## Aim of the task
What's needed is an exact copy of all the data below, without pictures.

## Provided data
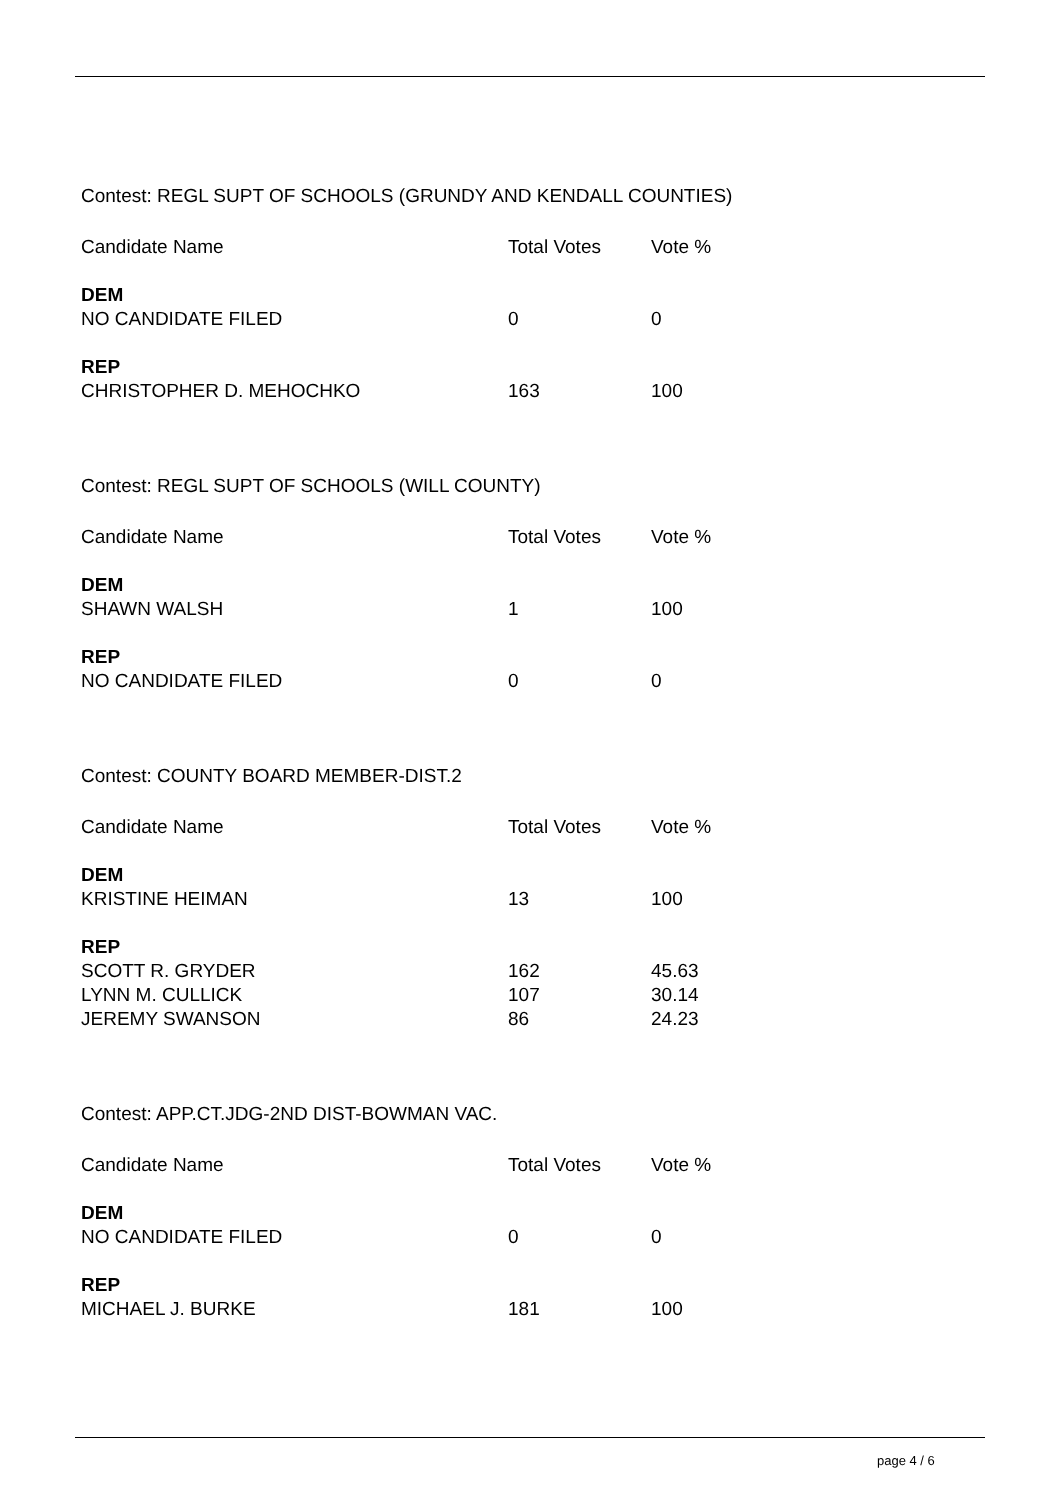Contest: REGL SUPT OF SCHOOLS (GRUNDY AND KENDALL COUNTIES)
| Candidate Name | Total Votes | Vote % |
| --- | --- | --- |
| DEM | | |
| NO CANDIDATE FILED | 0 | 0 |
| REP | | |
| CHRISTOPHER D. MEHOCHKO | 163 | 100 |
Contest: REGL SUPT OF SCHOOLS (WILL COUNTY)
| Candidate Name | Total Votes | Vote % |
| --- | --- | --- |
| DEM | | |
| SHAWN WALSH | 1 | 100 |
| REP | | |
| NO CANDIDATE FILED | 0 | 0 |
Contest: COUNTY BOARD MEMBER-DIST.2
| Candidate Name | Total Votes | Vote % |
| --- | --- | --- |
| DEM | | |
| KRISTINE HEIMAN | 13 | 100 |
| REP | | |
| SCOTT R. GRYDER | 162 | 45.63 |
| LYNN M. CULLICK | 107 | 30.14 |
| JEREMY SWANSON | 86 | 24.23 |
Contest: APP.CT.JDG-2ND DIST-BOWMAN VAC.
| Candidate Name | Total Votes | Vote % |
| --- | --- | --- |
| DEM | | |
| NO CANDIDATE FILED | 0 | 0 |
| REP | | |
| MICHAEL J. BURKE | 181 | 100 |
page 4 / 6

## Expected answer
Contest: REGL SUPT OF SCHOOLS (GRUNDY AND KENDALL COUNTIES)
| Candidate Name | Total Votes | Vote % |
| --- | --- | --- |
| DEM | | |
| NO CANDIDATE FILED | 0 | 0 |
| REP | | |
| CHRISTOPHER D. MEHOCHKO | 163 | 100 |
Contest: REGL SUPT OF SCHOOLS (WILL COUNTY)
| Candidate Name | Total Votes | Vote % |
| --- | --- | --- |
| DEM | | |
| SHAWN WALSH | 1 | 100 |
| REP | | |
| NO CANDIDATE FILED | 0 | 0 |
Contest: COUNTY BOARD MEMBER-DIST.2
| Candidate Name | Total Votes | Vote % |
| --- | --- | --- |
| DEM | | |
| KRISTINE HEIMAN | 13 | 100 |
| REP | | |
| SCOTT R. GRYDER | 162 | 45.63 |
| LYNN M. CULLICK | 107 | 30.14 |
| JEREMY SWANSON | 86 | 24.23 |
Contest: APP.CT.JDG-2ND DIST-BOWMAN VAC.
| Candidate Name | Total Votes | Vote % |
| --- | --- | --- |
| DEM | | |
| NO CANDIDATE FILED | 0 | 0 |
| REP | | |
| MICHAEL J. BURKE | 181 | 100 |
page 4 / 6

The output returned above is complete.